WHAT THIS TASK INVOLVES: Write the records out exactly as shown. No pictures.

Skeletal landmark data:
◆ ◆ ◆ ◆
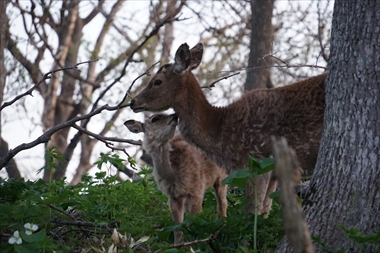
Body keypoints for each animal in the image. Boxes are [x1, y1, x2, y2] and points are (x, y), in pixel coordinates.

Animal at [124, 112, 227, 243]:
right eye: (154, 119)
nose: (174, 115)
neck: (174, 176)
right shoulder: (173, 195)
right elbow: (178, 227)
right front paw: (178, 244)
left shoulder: (197, 188)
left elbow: (197, 219)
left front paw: (199, 241)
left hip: (223, 176)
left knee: (222, 204)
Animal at [131, 43, 326, 215]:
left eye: (157, 81)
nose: (133, 101)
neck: (220, 130)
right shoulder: (274, 170)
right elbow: (265, 210)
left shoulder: (259, 159)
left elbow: (252, 210)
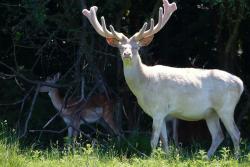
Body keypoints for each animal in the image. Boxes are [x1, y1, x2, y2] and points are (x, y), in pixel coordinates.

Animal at [82, 0, 244, 158]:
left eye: (136, 47)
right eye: (121, 47)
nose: (127, 54)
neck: (144, 85)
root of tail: (240, 84)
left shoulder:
◆ ◆ ◆ ◆
SOLUTION FOR THIS TASK:
Body keypoints for each animal in the image. Boxes are [x1, y1, x2, y2] and points are (x, y), in pixel coordinates.

Animal at [124, 112, 227, 243]:
right eye: (154, 119)
nose: (174, 115)
neck: (174, 176)
right shoulder: (173, 195)
right elbow: (178, 227)
right front paw: (178, 244)
left shoulder: (197, 188)
left elbow: (197, 219)
left front paw: (199, 241)
left hip: (223, 176)
left knee: (222, 204)
Animal at [131, 43, 326, 215]:
left eye: (157, 81)
nose: (133, 101)
neck: (220, 130)
right shoulder: (274, 170)
right elbow: (265, 210)
left shoulder: (259, 159)
left elbow: (252, 210)
Body keypoints for each animal in the image. Boxes are [x1, y1, x2, y2] and points are (x, y), in pixel coordinates.

Animal at [82, 0, 244, 158]:
left eye: (136, 47)
right eye: (121, 47)
nose: (127, 54)
neck: (144, 85)
root of tail: (240, 84)
left shoulder:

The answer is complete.